Tuesday, 29 November 2011

DECEMBER 19th [Science Comedy Advent Calendar]

December 19th: Uranium-235

Christmas can be described as a time of year where there is great deal of anticipation and work towards it. Then when it's finally arrived, it requires a lot of work to keep it under control, because if you don't keep an eye on it then it will get out of hand, and possibly cause devastating carnage in the brief space of time where it occurs.

Also, the presents. There's usually one thing you want. Possibly two. There are many things you'd like, but few things you actively want. And sometimes you get them, or you get something that gives more than you were expecting. That's always nice

Encapsulating both of these things is uranium-235, an isotope of Uranium that is the one we use to generate nuclear power. Uranium-235 has an odd atomic structure that means the nucleus can be split relatively easily, by the addition of another neutron. This releases a lot of energy, as there is a net loss of mass when the nucleus splits. This mass becomes energy.

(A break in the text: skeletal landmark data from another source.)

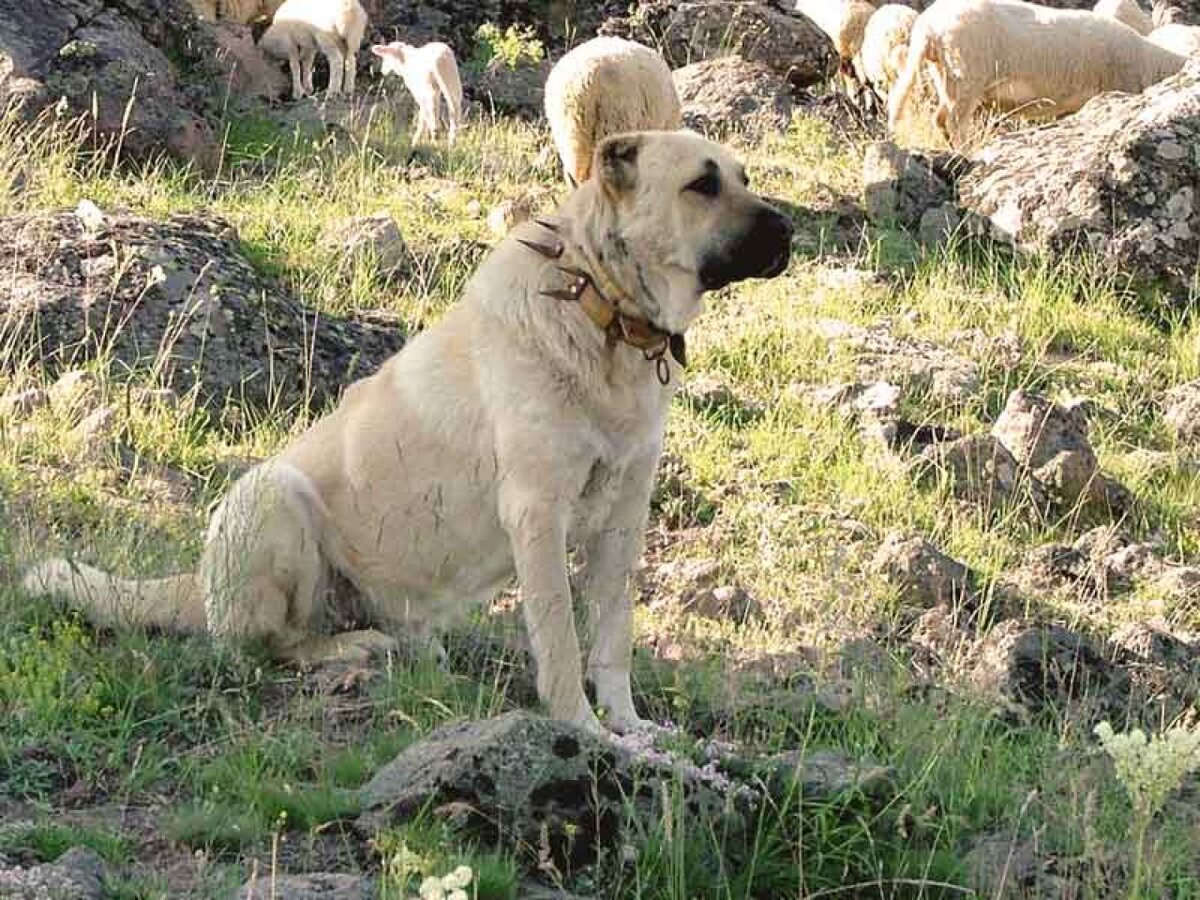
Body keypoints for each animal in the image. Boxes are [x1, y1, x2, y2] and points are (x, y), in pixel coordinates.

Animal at [23, 133, 792, 739]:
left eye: (743, 175)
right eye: (702, 184)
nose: (787, 230)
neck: (601, 309)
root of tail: (198, 584)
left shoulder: (621, 523)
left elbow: (612, 641)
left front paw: (630, 727)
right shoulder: (538, 514)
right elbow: (563, 642)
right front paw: (580, 729)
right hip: (274, 494)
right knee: (273, 645)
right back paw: (355, 649)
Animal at [888, 0, 1185, 150]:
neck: (1151, 59)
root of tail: (928, 25)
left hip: (947, 77)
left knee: (940, 118)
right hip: (967, 74)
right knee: (954, 121)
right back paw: (967, 153)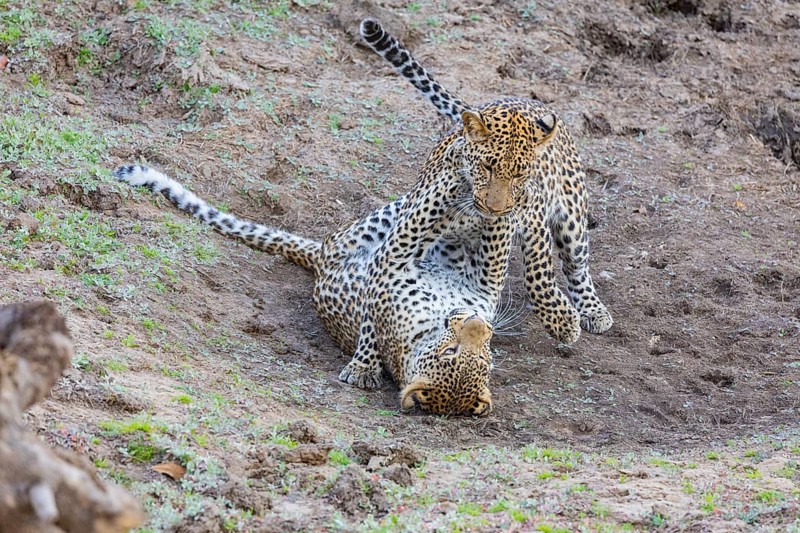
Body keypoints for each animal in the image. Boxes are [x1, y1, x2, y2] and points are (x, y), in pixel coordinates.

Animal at [113, 108, 558, 416]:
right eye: (451, 354)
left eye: (482, 360)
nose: (478, 324)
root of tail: (322, 255)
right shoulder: (398, 268)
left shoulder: (484, 281)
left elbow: (495, 231)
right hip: (381, 221)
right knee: (414, 207)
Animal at [360, 18, 614, 344]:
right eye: (486, 167)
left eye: (519, 174)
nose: (495, 209)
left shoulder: (533, 214)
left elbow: (539, 271)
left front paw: (561, 321)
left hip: (572, 219)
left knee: (576, 265)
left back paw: (593, 310)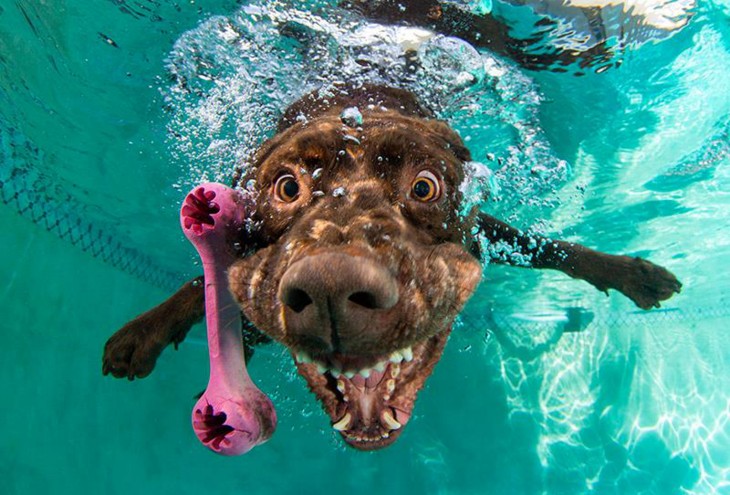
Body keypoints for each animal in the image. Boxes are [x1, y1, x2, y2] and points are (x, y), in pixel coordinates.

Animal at [104, 84, 684, 450]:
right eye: (287, 187)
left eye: (425, 186)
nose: (331, 291)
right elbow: (196, 284)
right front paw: (144, 331)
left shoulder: (491, 233)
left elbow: (549, 247)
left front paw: (631, 273)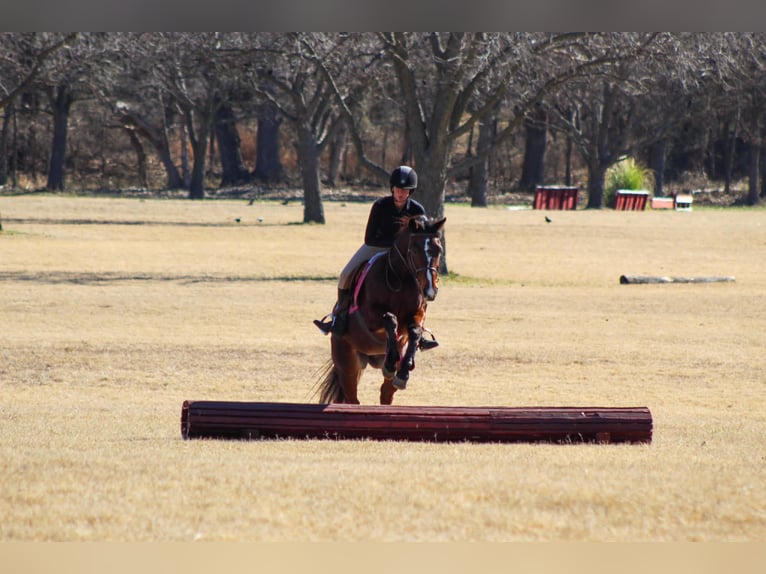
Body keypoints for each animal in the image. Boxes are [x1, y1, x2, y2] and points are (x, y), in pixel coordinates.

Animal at [316, 215, 446, 405]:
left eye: (439, 250)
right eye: (414, 249)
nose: (430, 291)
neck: (401, 279)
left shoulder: (416, 314)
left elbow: (414, 331)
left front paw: (402, 372)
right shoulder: (369, 316)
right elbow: (390, 319)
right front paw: (390, 363)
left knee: (386, 394)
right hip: (347, 362)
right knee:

Thing is, when the uranium-235 nucleus splits, it releases neutrons. These could feasibly hit another atomic nucleus and cause it to split, releasing energy and more neutrons, which could feasibly and so on and so on.

In the enriched form of Uranium, there pretty much always another atom within neutron-spitting distance, hence the chain reaction used to give us nuclear power, or nuclear weaponry.

Bright lights, followed by uncontrolled carnage. Isn't that just like Christmas?